Foto de Elza Osborne. Fonte: Arquivo da Lona Cultural Elza Osborne

    Elza Osborne foi uma das principais engenheiras a integrar o quadro de funcionários da prefeitura do então Distrito Federal. Responsável por obras, Elza Pinho Osborne foi pessoa de confiança do então prefeito Negrão de Lima, designada a cuidar da Zona Rural de Deodoro a Santa Cruz. No tempo em que ficou à frente da função, várias obras foram realizadas, como as paredes de contenção dos canais da Manoel Caldeira de Alvarenga e  Artur Rios; o Teatro Artur Azevedo e adjacências; a praça do Preto Velho; o Teatro de Arena; o Viaduto Prefeito Alim Pedro, a Praça dos Estudantes (homenagem ao movimento cultural dos estudantes que deu origem ao Teatro Rural), entre outras.
Foto Praça dos Estudantes, em frente à atual Lona Cultural Elza Osborne. Segundo algumas fontes, a estátua representa a deusa Vênus; para outras fontes, representa a deusa Atena. Fonte: Carlos Eduardo de Souza
    
    Primeira mulher administradora regional de Campo Grande (1966 a 1971), Elza foi responsável também por pôr fim a um problema na Rua Coronel Agostinho (atual Calçadão de Campo Grande): é que o local em questão era um pântano, alagando toda vez que chovia, com água, lama e outros detritos invadindo o comércio ali localizado. Durante sua gestão, a área foi canalizada, estendendo-se por toda Rua Campo Grande, até o atual canal da Manoel Caldeira de Alvarenga.
    Também dramaturga, com várias peças escritas, Elza Osborne teve uma de suas peças, Zé do Pato, apresentada, sendo vencedora do Festival Nacional do Teatro do Estudante.
    Em 1954, é iniciada as obras da estrutura de um teatro laboratório, ainda não concluída.
   
Foto atual da estrutura do que seria o Teatro Laboratório. Fonte: Carlos Eduardo de Souza.
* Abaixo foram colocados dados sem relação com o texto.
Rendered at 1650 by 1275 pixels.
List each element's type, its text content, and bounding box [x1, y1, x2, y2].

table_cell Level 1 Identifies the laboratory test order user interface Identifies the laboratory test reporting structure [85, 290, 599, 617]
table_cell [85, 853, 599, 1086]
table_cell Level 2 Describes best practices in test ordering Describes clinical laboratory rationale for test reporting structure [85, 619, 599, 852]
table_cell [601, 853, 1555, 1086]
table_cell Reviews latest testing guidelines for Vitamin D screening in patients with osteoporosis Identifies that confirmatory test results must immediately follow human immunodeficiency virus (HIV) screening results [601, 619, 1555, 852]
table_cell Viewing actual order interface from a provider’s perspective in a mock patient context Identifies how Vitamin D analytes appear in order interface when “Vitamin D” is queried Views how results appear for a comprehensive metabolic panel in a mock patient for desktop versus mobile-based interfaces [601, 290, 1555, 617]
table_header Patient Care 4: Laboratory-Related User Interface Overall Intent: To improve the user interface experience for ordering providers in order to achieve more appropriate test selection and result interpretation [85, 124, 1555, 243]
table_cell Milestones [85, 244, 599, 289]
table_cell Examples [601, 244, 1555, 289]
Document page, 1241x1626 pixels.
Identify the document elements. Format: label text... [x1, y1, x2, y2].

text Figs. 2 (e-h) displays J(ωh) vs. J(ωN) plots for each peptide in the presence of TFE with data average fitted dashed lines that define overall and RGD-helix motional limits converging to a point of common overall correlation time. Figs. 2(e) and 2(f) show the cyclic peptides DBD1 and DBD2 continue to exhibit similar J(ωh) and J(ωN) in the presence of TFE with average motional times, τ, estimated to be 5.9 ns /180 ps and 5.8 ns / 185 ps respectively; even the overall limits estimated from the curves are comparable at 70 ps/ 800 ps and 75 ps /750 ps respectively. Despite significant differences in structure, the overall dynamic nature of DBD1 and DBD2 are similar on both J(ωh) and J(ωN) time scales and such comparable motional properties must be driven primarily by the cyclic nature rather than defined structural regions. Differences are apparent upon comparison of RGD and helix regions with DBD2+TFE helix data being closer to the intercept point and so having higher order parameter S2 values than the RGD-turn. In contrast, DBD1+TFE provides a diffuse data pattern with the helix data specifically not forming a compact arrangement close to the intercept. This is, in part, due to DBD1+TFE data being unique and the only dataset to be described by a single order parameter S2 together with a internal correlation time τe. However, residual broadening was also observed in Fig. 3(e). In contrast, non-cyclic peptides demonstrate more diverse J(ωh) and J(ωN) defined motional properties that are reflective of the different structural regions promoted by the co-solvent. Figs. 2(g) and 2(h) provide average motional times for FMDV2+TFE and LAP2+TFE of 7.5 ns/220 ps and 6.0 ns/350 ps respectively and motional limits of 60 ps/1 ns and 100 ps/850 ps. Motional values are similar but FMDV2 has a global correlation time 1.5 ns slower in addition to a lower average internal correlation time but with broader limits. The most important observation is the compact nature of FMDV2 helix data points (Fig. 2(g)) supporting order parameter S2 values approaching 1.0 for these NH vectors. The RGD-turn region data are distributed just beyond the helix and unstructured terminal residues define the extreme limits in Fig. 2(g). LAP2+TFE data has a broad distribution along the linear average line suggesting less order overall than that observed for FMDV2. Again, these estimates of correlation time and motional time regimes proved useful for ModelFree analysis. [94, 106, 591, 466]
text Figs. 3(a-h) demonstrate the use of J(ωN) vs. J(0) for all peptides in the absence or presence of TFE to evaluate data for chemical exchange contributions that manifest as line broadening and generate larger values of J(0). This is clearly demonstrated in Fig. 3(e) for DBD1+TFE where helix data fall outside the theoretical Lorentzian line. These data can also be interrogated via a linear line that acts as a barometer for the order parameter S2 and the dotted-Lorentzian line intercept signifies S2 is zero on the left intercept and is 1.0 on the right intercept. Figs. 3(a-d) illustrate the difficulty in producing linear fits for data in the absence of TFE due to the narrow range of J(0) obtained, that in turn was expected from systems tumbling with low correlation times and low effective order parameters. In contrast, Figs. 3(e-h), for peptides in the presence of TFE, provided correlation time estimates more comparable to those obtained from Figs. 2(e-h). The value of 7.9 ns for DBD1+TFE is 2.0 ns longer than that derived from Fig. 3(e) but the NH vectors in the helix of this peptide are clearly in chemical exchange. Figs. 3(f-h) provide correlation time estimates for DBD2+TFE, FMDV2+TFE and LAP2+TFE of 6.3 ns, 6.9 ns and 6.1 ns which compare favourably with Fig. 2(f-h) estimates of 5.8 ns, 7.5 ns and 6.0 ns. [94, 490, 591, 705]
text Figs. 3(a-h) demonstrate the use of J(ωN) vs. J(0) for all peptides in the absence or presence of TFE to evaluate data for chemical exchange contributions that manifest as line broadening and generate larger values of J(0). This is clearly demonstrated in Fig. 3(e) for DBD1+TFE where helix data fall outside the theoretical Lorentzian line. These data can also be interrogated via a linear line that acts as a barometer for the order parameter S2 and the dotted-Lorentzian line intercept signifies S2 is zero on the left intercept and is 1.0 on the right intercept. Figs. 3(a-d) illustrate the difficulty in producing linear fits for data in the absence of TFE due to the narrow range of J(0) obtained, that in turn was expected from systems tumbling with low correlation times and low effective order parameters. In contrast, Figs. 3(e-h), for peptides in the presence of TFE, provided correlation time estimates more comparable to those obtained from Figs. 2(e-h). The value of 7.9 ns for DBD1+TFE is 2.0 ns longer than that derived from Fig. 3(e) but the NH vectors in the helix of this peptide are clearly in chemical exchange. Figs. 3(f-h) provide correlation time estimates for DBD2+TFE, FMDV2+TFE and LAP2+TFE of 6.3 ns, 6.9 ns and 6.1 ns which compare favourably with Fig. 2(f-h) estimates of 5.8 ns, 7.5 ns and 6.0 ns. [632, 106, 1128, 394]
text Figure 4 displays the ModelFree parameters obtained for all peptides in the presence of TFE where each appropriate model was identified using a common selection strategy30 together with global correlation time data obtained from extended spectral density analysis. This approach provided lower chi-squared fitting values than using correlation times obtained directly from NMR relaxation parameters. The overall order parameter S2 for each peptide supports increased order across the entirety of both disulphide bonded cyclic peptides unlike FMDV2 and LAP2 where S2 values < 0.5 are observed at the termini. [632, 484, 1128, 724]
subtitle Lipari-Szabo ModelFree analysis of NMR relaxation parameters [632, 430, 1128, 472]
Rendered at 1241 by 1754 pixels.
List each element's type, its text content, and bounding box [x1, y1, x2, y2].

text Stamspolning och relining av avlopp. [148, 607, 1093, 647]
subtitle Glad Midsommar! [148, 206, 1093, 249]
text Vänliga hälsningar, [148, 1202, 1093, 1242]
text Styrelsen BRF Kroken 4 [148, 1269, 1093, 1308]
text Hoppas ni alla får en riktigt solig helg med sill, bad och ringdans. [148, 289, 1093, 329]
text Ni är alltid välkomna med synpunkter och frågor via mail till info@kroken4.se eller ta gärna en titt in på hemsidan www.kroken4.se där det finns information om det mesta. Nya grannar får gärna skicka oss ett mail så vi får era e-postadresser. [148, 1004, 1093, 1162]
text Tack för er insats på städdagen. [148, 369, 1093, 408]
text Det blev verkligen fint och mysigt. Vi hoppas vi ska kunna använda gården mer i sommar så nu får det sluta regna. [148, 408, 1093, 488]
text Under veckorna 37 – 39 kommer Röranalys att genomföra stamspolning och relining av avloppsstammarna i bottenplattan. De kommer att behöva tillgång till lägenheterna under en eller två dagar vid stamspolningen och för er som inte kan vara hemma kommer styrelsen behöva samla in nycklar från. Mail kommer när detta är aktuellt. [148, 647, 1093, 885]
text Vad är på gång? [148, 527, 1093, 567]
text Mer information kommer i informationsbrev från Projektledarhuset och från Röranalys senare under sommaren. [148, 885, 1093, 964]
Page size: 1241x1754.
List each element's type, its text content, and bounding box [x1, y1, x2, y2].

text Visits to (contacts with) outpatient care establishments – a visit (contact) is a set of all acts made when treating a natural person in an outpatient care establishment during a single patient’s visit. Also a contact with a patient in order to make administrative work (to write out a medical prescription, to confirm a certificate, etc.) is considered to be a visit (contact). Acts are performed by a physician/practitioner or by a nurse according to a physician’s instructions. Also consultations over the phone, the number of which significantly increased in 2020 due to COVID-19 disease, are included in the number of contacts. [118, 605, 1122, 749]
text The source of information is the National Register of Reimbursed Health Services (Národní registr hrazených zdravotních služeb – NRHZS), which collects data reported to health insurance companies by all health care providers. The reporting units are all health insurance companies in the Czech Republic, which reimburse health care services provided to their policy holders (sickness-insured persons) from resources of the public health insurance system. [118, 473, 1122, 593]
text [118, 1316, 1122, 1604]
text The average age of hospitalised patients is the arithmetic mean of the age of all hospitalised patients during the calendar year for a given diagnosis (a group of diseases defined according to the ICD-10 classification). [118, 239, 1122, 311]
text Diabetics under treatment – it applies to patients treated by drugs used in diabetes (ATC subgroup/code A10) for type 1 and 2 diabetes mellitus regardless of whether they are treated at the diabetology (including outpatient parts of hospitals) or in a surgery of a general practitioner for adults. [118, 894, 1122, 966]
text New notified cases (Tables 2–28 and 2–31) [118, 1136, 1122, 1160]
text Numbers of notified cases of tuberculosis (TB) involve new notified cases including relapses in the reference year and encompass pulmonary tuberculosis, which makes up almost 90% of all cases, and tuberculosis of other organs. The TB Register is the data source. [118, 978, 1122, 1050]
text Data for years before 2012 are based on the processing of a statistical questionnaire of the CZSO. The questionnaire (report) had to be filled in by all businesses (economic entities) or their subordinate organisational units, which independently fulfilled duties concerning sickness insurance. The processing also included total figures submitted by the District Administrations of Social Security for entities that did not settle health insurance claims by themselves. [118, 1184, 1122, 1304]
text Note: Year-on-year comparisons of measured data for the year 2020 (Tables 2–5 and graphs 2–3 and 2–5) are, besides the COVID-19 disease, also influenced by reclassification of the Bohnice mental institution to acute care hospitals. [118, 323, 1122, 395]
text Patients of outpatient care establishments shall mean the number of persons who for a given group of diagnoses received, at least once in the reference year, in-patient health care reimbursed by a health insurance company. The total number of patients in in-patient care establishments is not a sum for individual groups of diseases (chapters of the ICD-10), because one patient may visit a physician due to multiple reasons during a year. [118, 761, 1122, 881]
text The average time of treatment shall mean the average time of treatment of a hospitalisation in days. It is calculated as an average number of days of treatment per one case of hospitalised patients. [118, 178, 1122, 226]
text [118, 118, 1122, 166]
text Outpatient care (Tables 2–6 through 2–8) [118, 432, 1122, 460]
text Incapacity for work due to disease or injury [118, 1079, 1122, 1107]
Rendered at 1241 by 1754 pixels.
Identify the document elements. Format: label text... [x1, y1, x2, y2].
    Em 1958, no mesmo local, é criado o Teatro de Arena, devido à necessidade do aumento do movimento cultural na região.
    Abaixo, a ata de lançamento da pedra fundamental do Teatro de Arena, com assinaturas do presidente Juscelino Kubitschek, do prefeito Negrão de Lima, de Elza Osborne, entre outros.


    Com o passar do tempo, devido aos problemas com as chuvas, houve o interesse de pôr uma lona no local. Assim, teve-se a ideia, por iniciativa de Ives Macena, administrador do Teatro de Arena Elza Osborne, de aproveitar as tendas utilizadas na ECO 92, importante encontro de cunho ambiental realizado na cidade do Rio, já que estas foram desarmadas e guardadas após o evento.
    Assim, em 1993, nascia a primeira Lona Cultural da cidade do Rio de Janeiro, a Lona Cultural Elza Osborne.
    Abaixo, imagens antigas do Teatro de Arena.
   
Ao fundo, painel do artista plástico e escultor Miguel Pastor, representando aspectos do antigo teatro grego.
   
   
    Fotos: Fonte: Arquivo da Lona Cultural Elza Osborne

    Elza Osborne morre em 1995, aos 93 anos, deixando um grande legado para a Zona Oeste, especialmente, para Campo Grande.

    Colaboração para o artigo: Ives Macena - gestor da Lona Cultural Elza Osborne e idealizador do projeto de lonas culturais no Rio de Janeiro.